Seeleyboo · 01/07/2023 21:14

I didn't think my body would to shit.

RuperttheBearHug · 01/07/2023 21:18

I hear you - I felt desolate by the time DC was about 18m. I remember saying to my DM “is this it? Is this my life now?” I was never that keen on the idea of having kids but DH gave me a clear ultimatum and so I threw myself at it. Sadly was bored, tired, quite liked mat leave, but the older DC got, the less I felt like a good mum and didn’t want to do the endless weird role play games and trips to the park and struggled to deal with normal child stuff.

DM reacted quickly and made it possible to reconnect with myself and fill a big void in my life with time and focus for me, that gave me most of what I needed. DH is very hands on and does the SAHD stuff these days as his job is very undemanding and I am able to work more and have more freedom than many. DC relies on DH for the practical/day to day stuff and me for bedtime, emotional support, arranging dates with friends, talking things through etc which DH can’t manage as well.

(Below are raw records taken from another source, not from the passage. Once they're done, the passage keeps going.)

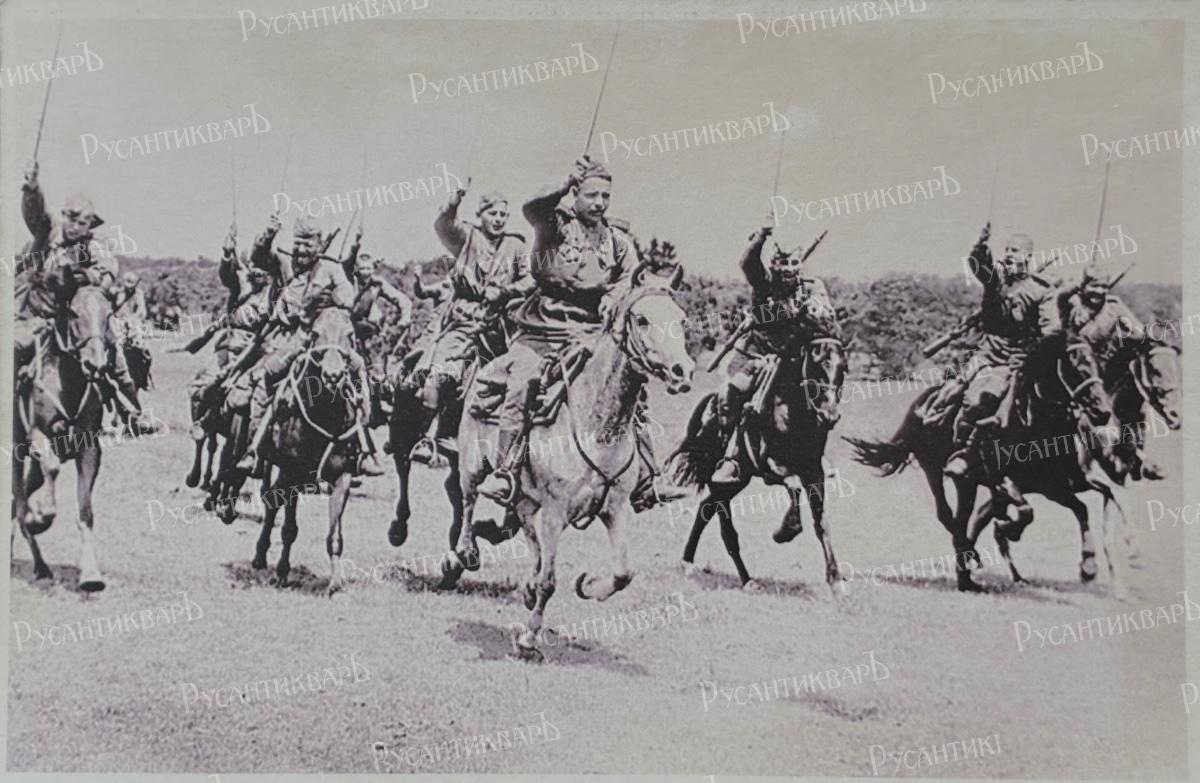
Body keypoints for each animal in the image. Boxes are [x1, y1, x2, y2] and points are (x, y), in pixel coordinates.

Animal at [12, 283, 115, 591]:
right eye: (73, 313)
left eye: (109, 314)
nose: (96, 364)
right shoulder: (36, 434)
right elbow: (53, 468)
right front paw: (40, 517)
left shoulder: (89, 449)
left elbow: (85, 512)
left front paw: (90, 573)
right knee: (17, 500)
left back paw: (38, 564)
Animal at [250, 306, 365, 594]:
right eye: (314, 334)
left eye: (350, 335)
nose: (333, 376)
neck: (324, 416)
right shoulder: (291, 473)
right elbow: (288, 527)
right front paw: (281, 572)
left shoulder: (342, 476)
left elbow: (335, 534)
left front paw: (335, 584)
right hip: (275, 467)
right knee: (271, 500)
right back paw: (260, 557)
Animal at [452, 279, 694, 658]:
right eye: (641, 319)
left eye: (682, 320)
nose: (682, 371)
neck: (598, 425)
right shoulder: (555, 512)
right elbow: (550, 582)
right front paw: (529, 639)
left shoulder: (616, 508)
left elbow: (623, 573)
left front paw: (588, 586)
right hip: (473, 463)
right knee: (469, 499)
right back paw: (467, 552)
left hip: (526, 496)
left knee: (526, 527)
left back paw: (527, 583)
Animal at [670, 337, 848, 591]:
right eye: (818, 365)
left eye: (843, 369)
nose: (830, 415)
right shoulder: (772, 467)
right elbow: (794, 486)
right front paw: (784, 532)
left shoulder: (814, 472)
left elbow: (821, 521)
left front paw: (836, 581)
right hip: (724, 479)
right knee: (724, 524)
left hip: (738, 480)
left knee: (707, 508)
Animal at [846, 340, 1125, 594]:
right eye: (1074, 367)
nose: (1102, 411)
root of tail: (925, 399)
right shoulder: (1006, 481)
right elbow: (1026, 511)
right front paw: (1007, 530)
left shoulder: (1053, 486)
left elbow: (1080, 509)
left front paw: (1089, 567)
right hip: (935, 470)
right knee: (948, 515)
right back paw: (971, 559)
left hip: (968, 483)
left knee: (964, 518)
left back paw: (969, 574)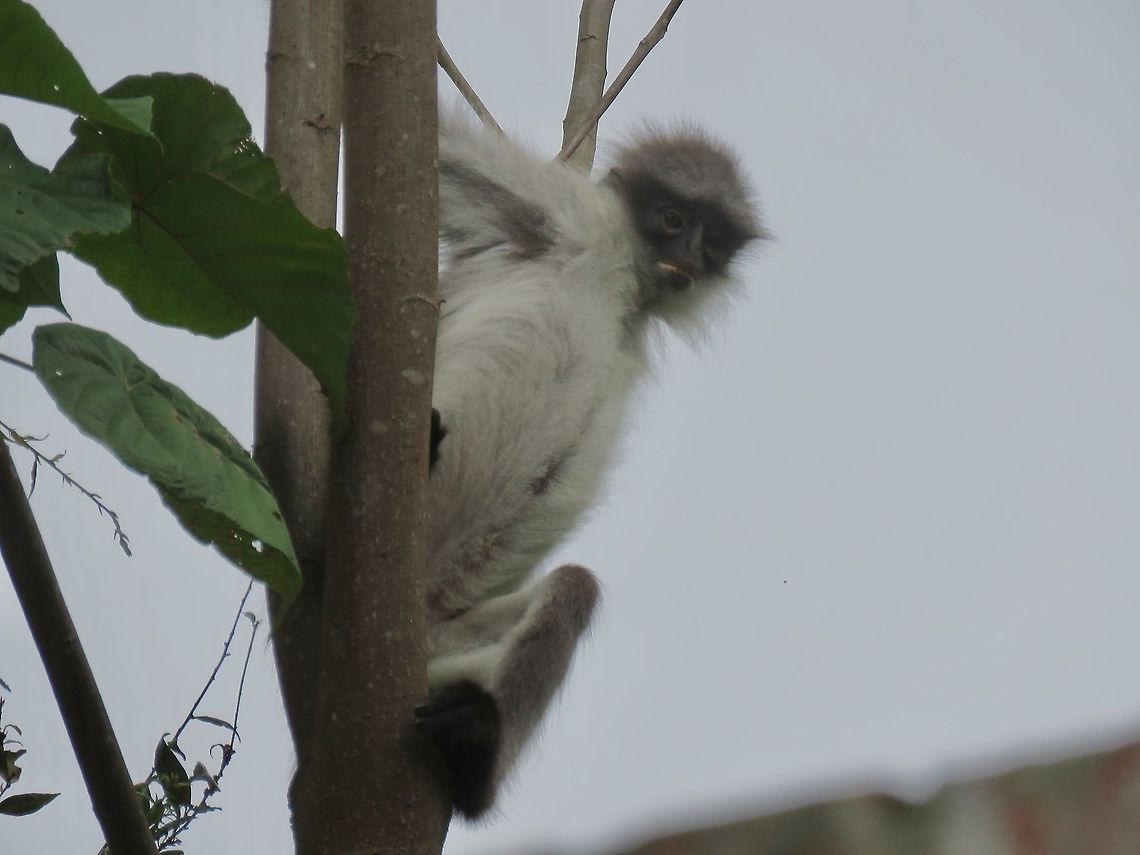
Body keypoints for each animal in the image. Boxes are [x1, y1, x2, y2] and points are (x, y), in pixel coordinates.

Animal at [416, 108, 765, 819]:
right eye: (672, 219)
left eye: (715, 239)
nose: (693, 254)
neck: (625, 289)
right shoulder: (558, 215)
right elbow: (440, 145)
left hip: (445, 643)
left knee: (572, 591)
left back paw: (475, 749)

I would always make the same decisions if I went back in time as I would never want for DC not to be here but they aren’t “my world” and having spent my entire childhood lonely and desperately trying to please everyone but myself, my needs matter now and all my amazing family support me as they know I am a better parent because of it.

Return2thebasic · 01/07/2023 21:19

I think I was ready to give my all everything to my children. But I

  1. wasn't aware my own flaws posed a huge part of the challenge (I wasn't even aware of them; the children are like mirrors making me see myself in a different light.

  2. didn't know giving birth to a child meaning you are locked onto the constant worry for them forever... Like my own nearly 80 years old mum, still habitually worries if I could take care of myself (mid 40s...).

MsCactus · 01/07/2023 21:20

I don't feel like this at all - which I think is important to say because before I had children all I read were stories from women saying how hard it is, and it made me worried.

I do however have a super supportive OH, so anytime I want to do something he looks after the kids for me. So I basically feel like I get a break whenever I want.

Massive respect for being a single parent. Honestly if I was left a single parent I wouldn't be able to cope - I'd probably move in with my mum!

Xoxoxoxoxoxox · 01/07/2023 21:24

I'm a lone parent and I understand what you mean. All I can say is that when my two turned 15 it became a lot easier and they were helpful, the oldest helped out with the youngest and now the oldest has left home and my youngest is 16 I am very nostalgic for their younger selves, I guess the grass is always greener!